We were surprised by how many of you were interested in the Left Behind video game scheduled to release in a few months. With this widespread interest, why isn’t the video game industry creating more religious video games?
Chris Morris of CNN recently investigated this. After interviewing video game makers, he discovered a simple answer: they just don’t know how to do it.
Two problems come up when trying to create a religious game: angry religious people and characters that can’t truly be heroes.
Many game makers commented that accurately portraying Biblical people and places becomes an issue when creating a religious video game. People become upset when the game they are playing doesn’t accurately portray their religious concepts. Even differences between Protestants and Catholics could upset one side or the other. Most video games play off fantasy, but since people take religion seriously, a game cannot carry the same fantastical themes. Instead, it must be based in the truths religious people already have in their heads. Also, people don’t want to see the Bible characters they idolize to be faced with moral choices that could have potentially bad consequences. People like Moses, David, and Abraham cannot be created as characters with choices because if they make choices that would stray from the Biblical story, people get angered.

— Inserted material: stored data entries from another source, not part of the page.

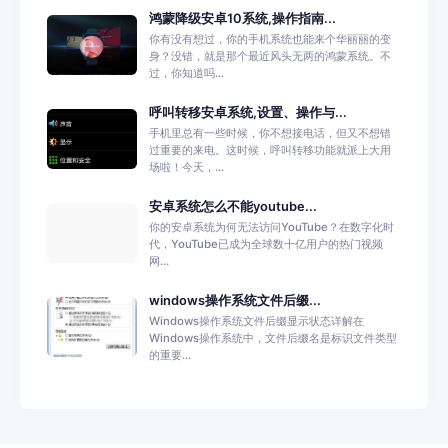
鸿蒙降级安卓10系统,操作指南...
你有没有想过，你的手机系统也能来个华丽丽的变
身？没错，就是那个最近风头无两的鸿蒙系统。不
过，你知道吗...
呼叫转移安卓系统,设置、操作与...
手机里总有一些时候，你不想接电话，但又不想错
过重要的来电。这时候，呼叫转移功能就派上大用
场啦！今天，...
安卓系统怎么不能youtube...
你的安卓系统为何无法访问YouTube？在数字化时
代，YouTube已成为全球数十亿用户的热门视频
网...
windows操作系统文件后缀...
Windows操作系统文件后缀显示状态详解在
Windows操作系统中，文件后缀名是标识文件类型
的重要...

The second issue deals with God. Isn’t half the fun of playing the video game acting the hero? Games live out our fantasies of single-handedly saving the world from death, destruction, alien invaders, forty-foot monsters, and demons-sometimes all at the same time. But Bible characters are people following God’s will and really, God is supposed to be the hero. How many people want to play a video game where God rushes in and rescues them from a huge boss or, at the end, God gets the praise. Let’s face it: when we play a video game we want to win and we want all the glory (and the girl) when we do.
Before the video game industry would be able to embrace religion, religion would have to embrace the video game industry. Churches have already begun to implement video, music, and other forms of media, but video games still do not play a role in the religious community. Once they do, religious video games may find a home.